• _Task brief_
Select each line below that contains the string "Score", treating uppercase and lowercase letters as distinct.

• _Data section_
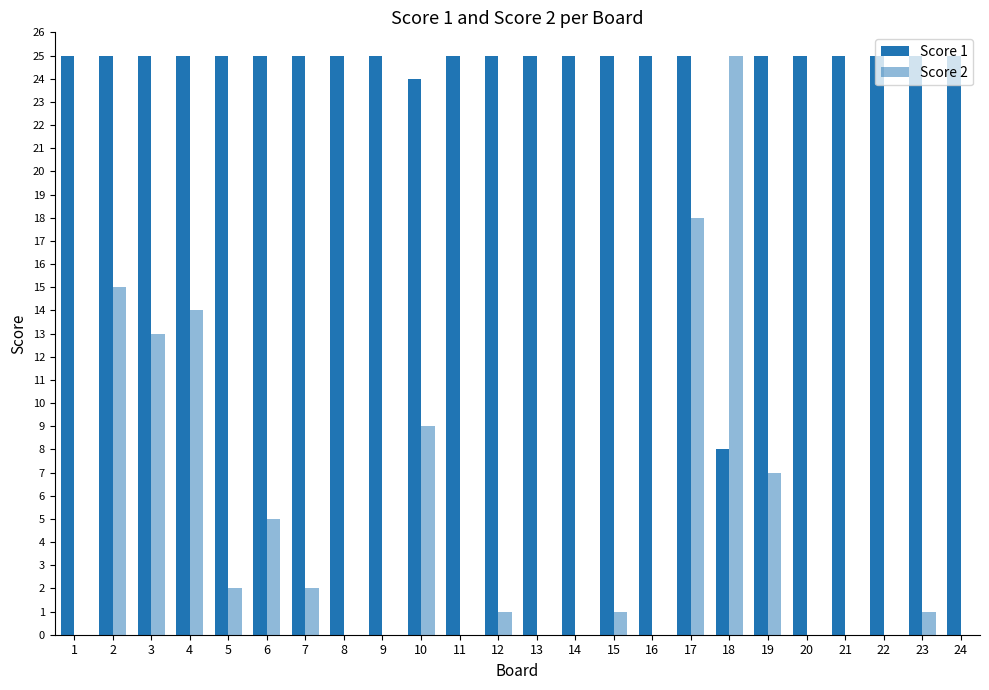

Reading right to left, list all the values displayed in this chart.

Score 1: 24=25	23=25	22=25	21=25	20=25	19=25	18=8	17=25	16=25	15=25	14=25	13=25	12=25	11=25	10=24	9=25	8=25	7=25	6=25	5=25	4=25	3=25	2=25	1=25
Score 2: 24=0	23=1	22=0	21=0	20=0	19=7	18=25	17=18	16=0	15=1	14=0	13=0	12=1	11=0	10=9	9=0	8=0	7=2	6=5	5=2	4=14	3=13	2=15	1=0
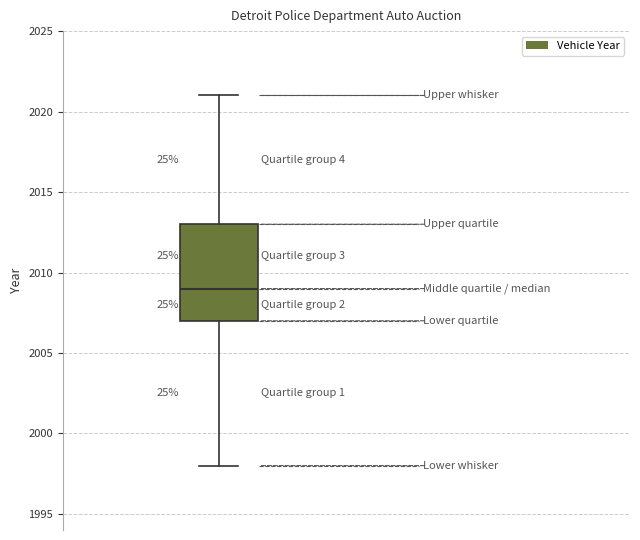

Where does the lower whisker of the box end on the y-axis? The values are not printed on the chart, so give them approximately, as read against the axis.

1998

• _Solved exercise_
Score 1: 24=25	23=25	22=25	21=25	20=25	19=25	18=8	17=25	16=25	15=25	14=25	13=25	12=25	11=25	10=24	9=25	8=25	7=25	6=25	5=25	4=25	3=25	2=25	1=25
Score 2: 24=0	23=1	22=0	21=0	20=0	19=7	18=25	17=18	16=0	15=1	14=0	13=0	12=1	11=0	10=9	9=0	8=0	7=2	6=5	5=2	4=14	3=13	2=15	1=0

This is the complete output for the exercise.